As of now, anything higher than 60% is suspicious at 100ms (on 1 modern core) with Don 8,000 or so positions, although the approach is a bit simplistic. Special care must be taken for the testing positions not be publicly available. It's true that cloning must be proven by inspecting the sources, so these suspicious engines must be dealt separately from the main body of engines in a tourney (asking for sources, etc.). There could be "false negatives" at say 57% or even 55% level. Ponder hit numbers from games are very similar (and are not dependent on the choise of positions).
Kai
ps I was not extremely enthusiasmed by the CSVN approach, but seeing so much useless talk about what must be done, the approach now seems pretty adequate
I dislike simple detection schemes.
And how much of that is driven by Adam's low percentage of Rybka 1.0? Can you honestly state you are total objective here?
My comments have absolutely nothing to do with Rybka 1.0. They are based on simple observations from past experiments that have been tried to show similarity, or predict the rating of a program. ICC has done a TON of work on detecting computer usage. I worked with Tim over there years ago and saw just how hard it is to show that this "matching moves" stuff indicates anything other than playing good chess in the majority of the cases.
The normal way to develop a model such as this is to put it together, and then run it against several trial groups, specifically comprised to test the model thoroughly.
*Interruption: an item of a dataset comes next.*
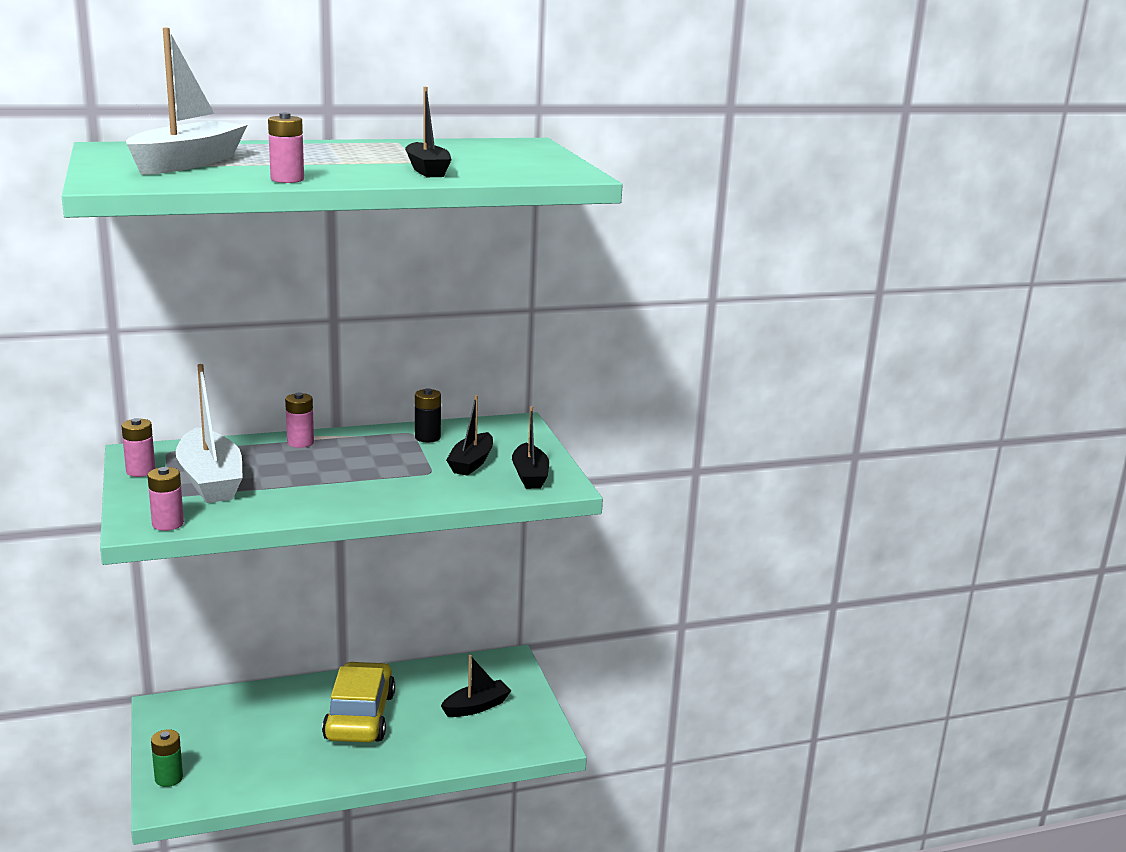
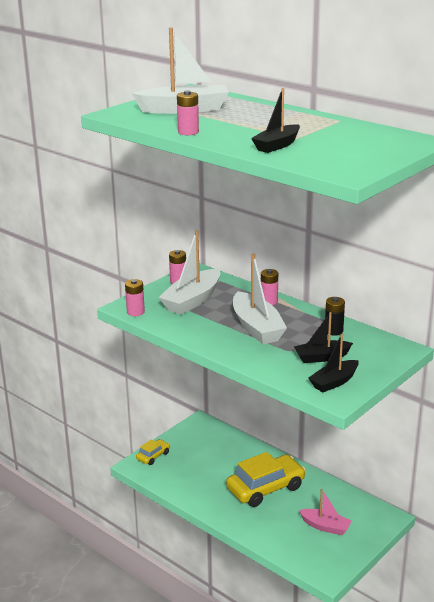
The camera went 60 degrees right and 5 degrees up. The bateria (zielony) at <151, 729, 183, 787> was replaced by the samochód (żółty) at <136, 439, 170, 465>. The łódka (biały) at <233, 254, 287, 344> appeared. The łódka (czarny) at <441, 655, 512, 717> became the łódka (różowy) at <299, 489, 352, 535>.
Groups that have nothing to do with each other. Groups that include a couple of related versions. I've not seen any of the "control experiments" to see what ponderhit might show in a group of GM players that are obviously not clones. The more programs that are tested in this way, the more false positives one will see due to nothing more than "the pigeonhole issue"...
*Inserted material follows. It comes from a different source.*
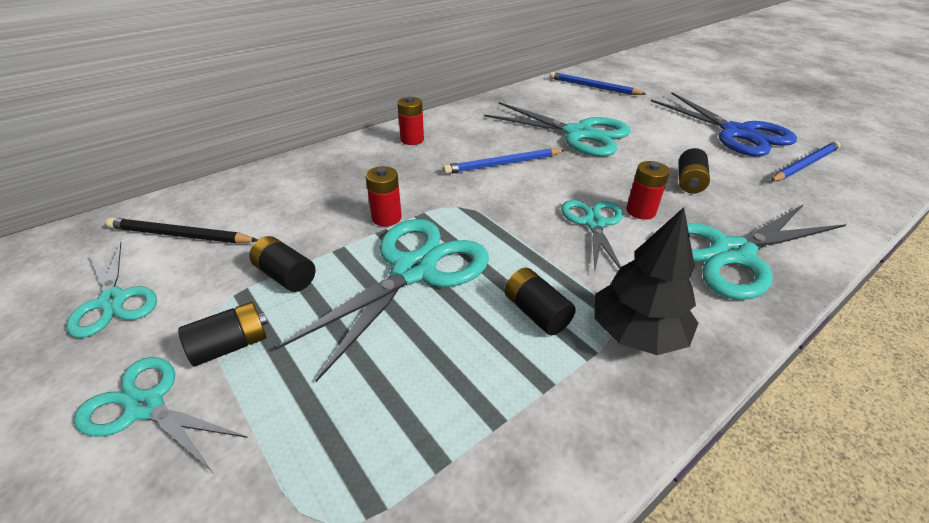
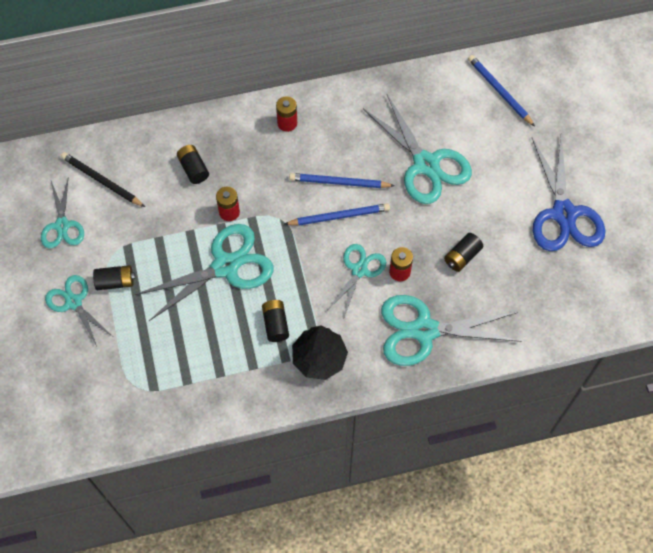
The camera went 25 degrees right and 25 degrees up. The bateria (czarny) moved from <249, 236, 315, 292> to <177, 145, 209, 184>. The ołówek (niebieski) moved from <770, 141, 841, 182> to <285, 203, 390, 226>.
They always have built-in error rates that are non-zero. I'd hate to see someone branded a clone just because of a similarity test, particularly once lots of newcomers are measured...
1. There are options to deal with false positives. In case of doubt:
1a. Run the test again now at fixed depth as a second opinion.
1b Run a second set of 8000 positions.
1c. I have made a start with a database with (odd and secret) positions that make a kind of fingerprint of the open sources and how they handle them, it measures the absence or presence of certain chess knowledge and as such can serve as extra information in case of doubt.
"Secret positions" is not very useful. They don't remain secret for long. I have seen examples of programs in the past with a "hidden built-in opening book" so that they could play reasonably even without a book file. I have seen examples of programs with built-in learning information so that they would do better on some "test positions" but which were caught when someone noticed that if you flipped the positions left-right or flipped colors, the program played completely differently. So "secret positions" don't impress me very much at all.
2. I am not very impressed by your sudden care for false accusations since you are mastering accusations yourself and elevated it to some kind of art.
A direct challenge: how about listing exactly WHO I have accused of copying code? Vas/Rybka/ Houdart/Houdini. Because there is a TON of evidence showing both convincingly. The others would include El Chinito, Le Petite, Bionic Impakt, Voyager, and several other Crafty clones that were proven beyond any doubt. Who ELSE have I accused? Be waiting to see if you answer or run here...
3. Besides, the tool is not meant to brand programs as a clone, just to exclude programs from participation. An author just has to make sure his brainchild is original enough by the percentage set by the TD.
"exclude from participation" is not the same as "branding them as a clone"?